Artificial intelligence is one of the most important advances of this century. It goes hand in hand with new technologies and the internet. It can be applied in a wide variety of fields such as science, industry, household, defense, security, and also language. That is why they applied it to the National Library of Spain and developed the MarIA system to help them use the Spanish language properly.
They developed the MarIA system to optimize the use of the Spanish language
The Barcelona Supercomputing Center (BSC) has launched a project together with the Spanish National Library. It is an artificial intelligence system for understanding and writing Spanish. They called it MarIA and it’s available for free. It can be acquired by developers, companies, and even entities.

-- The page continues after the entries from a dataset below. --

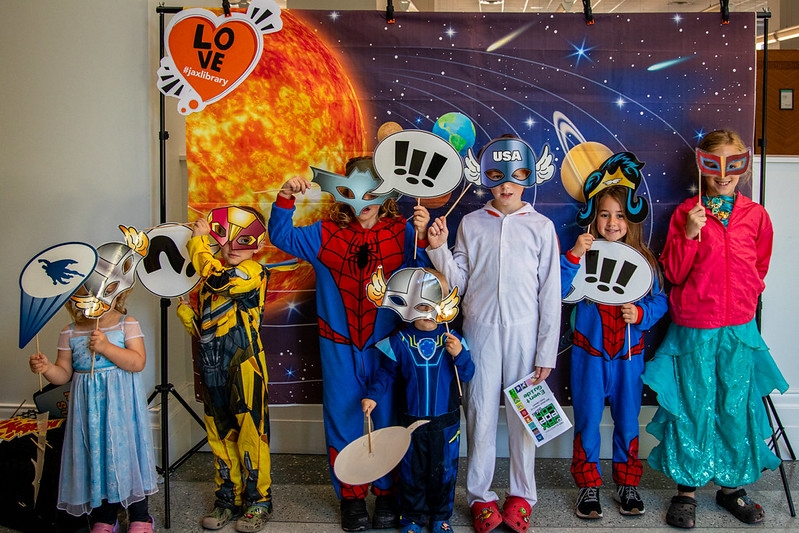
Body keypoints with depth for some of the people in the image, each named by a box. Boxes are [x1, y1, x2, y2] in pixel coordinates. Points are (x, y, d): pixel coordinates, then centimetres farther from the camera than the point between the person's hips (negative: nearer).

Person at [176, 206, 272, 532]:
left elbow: (219, 278, -27)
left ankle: (258, 502, 15)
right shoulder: (210, 278, 15)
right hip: (212, 368, 7)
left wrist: (198, 238, -14)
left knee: (250, 434, 0)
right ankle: (229, 499, 28)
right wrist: (184, 309, -1)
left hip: (245, 367, -7)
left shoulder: (254, 272, -9)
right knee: (220, 437, 14)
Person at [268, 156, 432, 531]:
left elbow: (420, 274, -12)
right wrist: (285, 200, -13)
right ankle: (351, 495, 26)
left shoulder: (402, 232, -2)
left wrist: (422, 237, -27)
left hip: (386, 345, -1)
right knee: (343, 419, 9)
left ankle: (387, 493, 27)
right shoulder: (326, 233, 4)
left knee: (389, 419, 9)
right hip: (340, 346, 1)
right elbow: (282, 237, 2)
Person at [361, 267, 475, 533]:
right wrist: (372, 395, -13)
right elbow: (387, 372, -1)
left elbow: (467, 375, -5)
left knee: (444, 470, 14)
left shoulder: (453, 339, -7)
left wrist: (459, 355, -23)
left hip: (445, 421, 1)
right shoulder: (400, 342, -9)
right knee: (412, 471, 13)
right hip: (411, 421, 0)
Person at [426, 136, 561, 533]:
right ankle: (480, 496, 24)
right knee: (481, 413, 7)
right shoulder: (470, 224, 4)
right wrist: (439, 248, -11)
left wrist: (547, 352, -1)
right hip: (480, 330, 1)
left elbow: (551, 294, 1)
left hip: (524, 332, -1)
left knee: (523, 414, 9)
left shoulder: (541, 227, 1)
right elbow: (458, 282, 5)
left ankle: (522, 494, 27)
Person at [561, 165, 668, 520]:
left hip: (629, 354, 2)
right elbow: (557, 292, -16)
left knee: (627, 421, 13)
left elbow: (660, 300, 1)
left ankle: (627, 484, 29)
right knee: (587, 421, 7)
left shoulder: (643, 259, 0)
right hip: (589, 353, -1)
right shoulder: (584, 254, -6)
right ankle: (588, 487, 21)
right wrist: (573, 255, -26)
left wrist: (641, 313, -18)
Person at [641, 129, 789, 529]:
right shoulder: (686, 212, -3)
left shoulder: (755, 215, 4)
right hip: (693, 329, -2)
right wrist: (689, 234, -18)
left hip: (740, 329, 2)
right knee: (693, 409, 6)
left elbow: (759, 267, 18)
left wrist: (744, 297, 10)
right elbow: (674, 272, -7)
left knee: (737, 408, 10)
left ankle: (732, 486, 27)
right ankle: (687, 488, 19)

The aim is to improve the use of the Spanish language when it is used by other artificial intelligence devices. The data files were provided by the National Library. To do this, they have released a supercomputer called MareNostrum.
Applications and uses of the MarIA system
The system can be used in a wide variety of ways. It can be used in predictors or proofreaders of the language. It’s also useful for automated summaries, chatbots, and translation engines. Other uses may include intelligent searches and automatic subtitles.

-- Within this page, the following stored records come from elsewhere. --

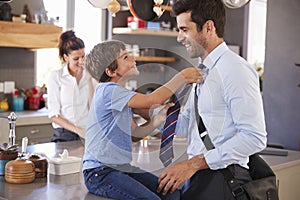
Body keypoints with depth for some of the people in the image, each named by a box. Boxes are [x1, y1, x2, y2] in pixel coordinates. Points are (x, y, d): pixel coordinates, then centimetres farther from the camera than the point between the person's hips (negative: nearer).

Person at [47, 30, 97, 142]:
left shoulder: (91, 75, 10)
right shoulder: (55, 76, 2)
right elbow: (53, 115, -3)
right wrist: (77, 130, -12)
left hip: (88, 134, 2)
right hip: (64, 136, -2)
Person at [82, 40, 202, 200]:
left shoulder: (119, 93, 13)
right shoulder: (107, 90, -16)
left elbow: (134, 134, 11)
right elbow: (151, 101, -27)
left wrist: (159, 118, -4)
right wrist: (182, 77, -17)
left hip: (121, 167, 9)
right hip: (100, 172, -9)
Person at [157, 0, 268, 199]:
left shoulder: (235, 69, -14)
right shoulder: (202, 71, 15)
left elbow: (255, 137, -20)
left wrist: (194, 163, -21)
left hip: (220, 182, -8)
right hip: (196, 176, 8)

The open system is also used to train other systems in the correct interpretation and spelling of the Spanish language. Open Access enables you to view the information stored in MarIA. The project is based on texts and files from the National Library. However, the normal user does not have free access to these files. It’s just created so that companies or professionals can improve their answers. The aim is to achieve correct use of the language.
MarIA system functions
The MarIA project consists of a system of neural networks. You are programmed to understand the language. For this reason, the correct vocabulary and expression with its meaning is important. The system uses 59 terabytes taken from the digital archive of the Spanish National Library. They also performed a cleaning process. In doing so, they eliminated:
- Page numbers.
- Unfinished sentences.
- Repeated sentences
- Sentences in another language.
- Wrong coding.
The system comprises 202 million carefully checked documents. All of these documents occupy a total of 570 gigabytes.
MarIA is the largest and purest system in Spanish language that will exist until 2021. They use a technology called “transformers”. It has already been tested in English with good results. Thanks to “Transformer”, Artificial Intelligence “guesses” the context of each term. In the not too distant future there are plans to carry out the same project with other languages such as Catalan, Galician, Portuguese, Basque and Latin American Spanish.